Gli atti del convegno organizzato dall’ENEA sulla Sindone sono stati messi online. Da una prima occhiata, si tratta del gruppo Marinelli-Fanti - con il nuovo adepto Paolo Di Lazzaro recentemente immolato alla causa - e nulla più. I soliti sindonologi che da anni se la raccontano tra di loro e che sono detestati dal gruppo di Torino. Ci sono pensionati che consigliano a scienziati di professione come eseguire il C14, avvocati che disquisiscono su contaminazione batterica dei campioni del prelievo del 1988, biologi che fanno lo slalom tra storiografia e filologia e biblisti improvvisati. Particolarmente scadente l’articolo di Diana Fulbright che se la prende con Shimon Gibson - che si professione scava tombe in Israele da 30 anni - per il paragone tra la Sindone e il sudario di Akeldama. Brucia, ovviamente, il fatto che gli unici tessuti funebri contemporanei a Gesù della Palestina romana smentiscano clamorosamente modi di sepoltura e tipo di tessuti usati.

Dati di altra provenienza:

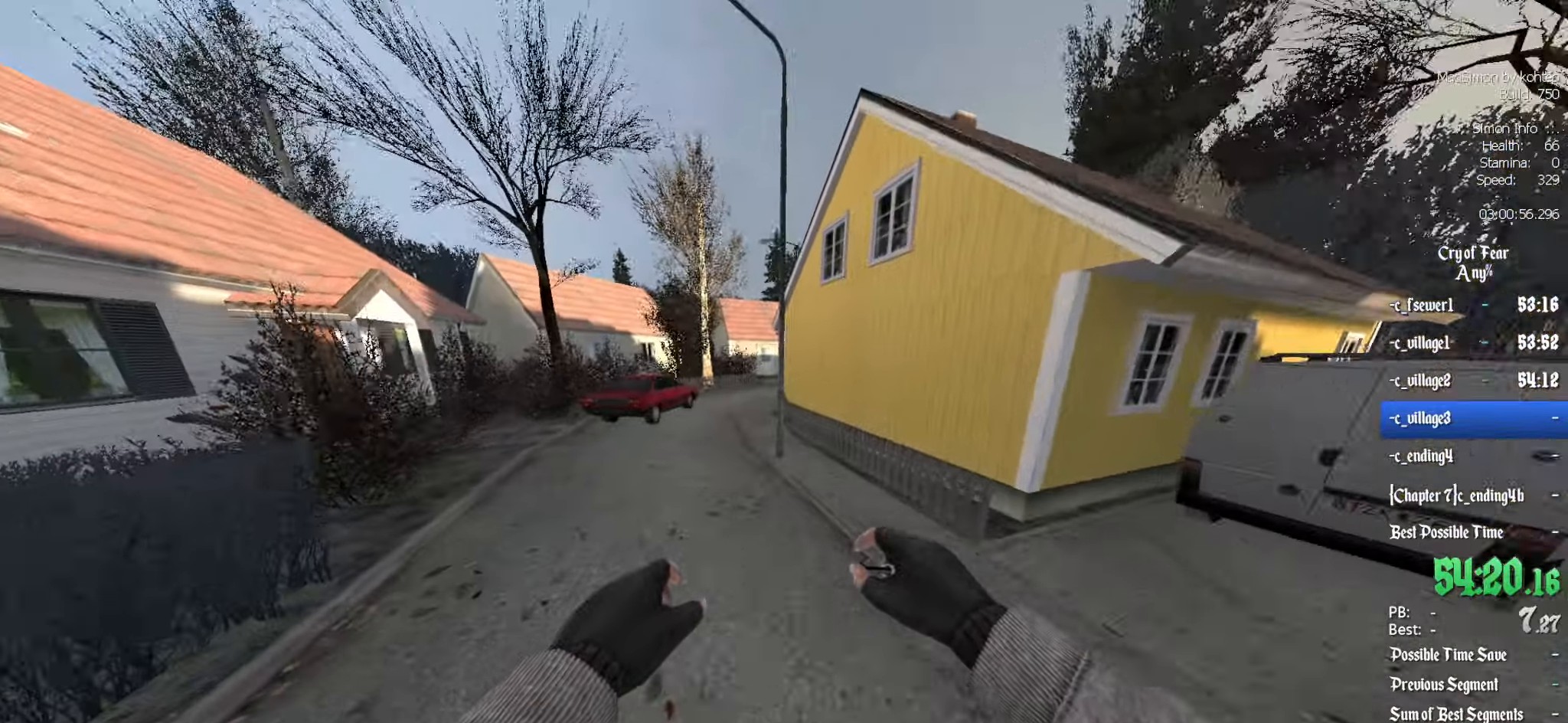
{"keys": ["d"], "mouse": [], "events": [[16, "mouse_wheel_down", "down"], [350, "mouse_wheel_down", "up"], [483, "d", "down"], [483, "q", "up"]]}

Per contraddire ciò che prova la sindone di Akeldama, Fulbright cita altri casi di panni funebri giudaici. Ma dà informazioni parziali. Infatti, le sindoni di Khirbet Qazone, delle grotte di Qumran, Masada o Gerico, per non parlare dell’Egitto, smentiscono tutte che ci siano somiglianze anche minime con il telo torinese. È costretta addirittura a citare un panno a spina di pesce 3:1 dell’800 a.C. del Sud Tirolo (!) per trovare una somiglianza con la struttura sindonica, dimenticandosi (guarda un po’ che sbadata) di quello medievale conservato a Londra.


Mi chiedo: ma chi è stato il referee dell’articolo di Diana Fulbright? Avrebbero dovuto mandarlo a Gibson o James Tabor - che lei critica - ma di sicuro si sarebbero messi a ridere di fronte a tante inesattezze. Ripeto: i sindonologi nelle loro pubblicazioni non hanno mai citato le sindoni giudaiche (e mai lo faranno), compresa quella di Akeldama, perché è il dato che maggiormente chiarisce l’origine non palestinese e fraudolenta della Sindone.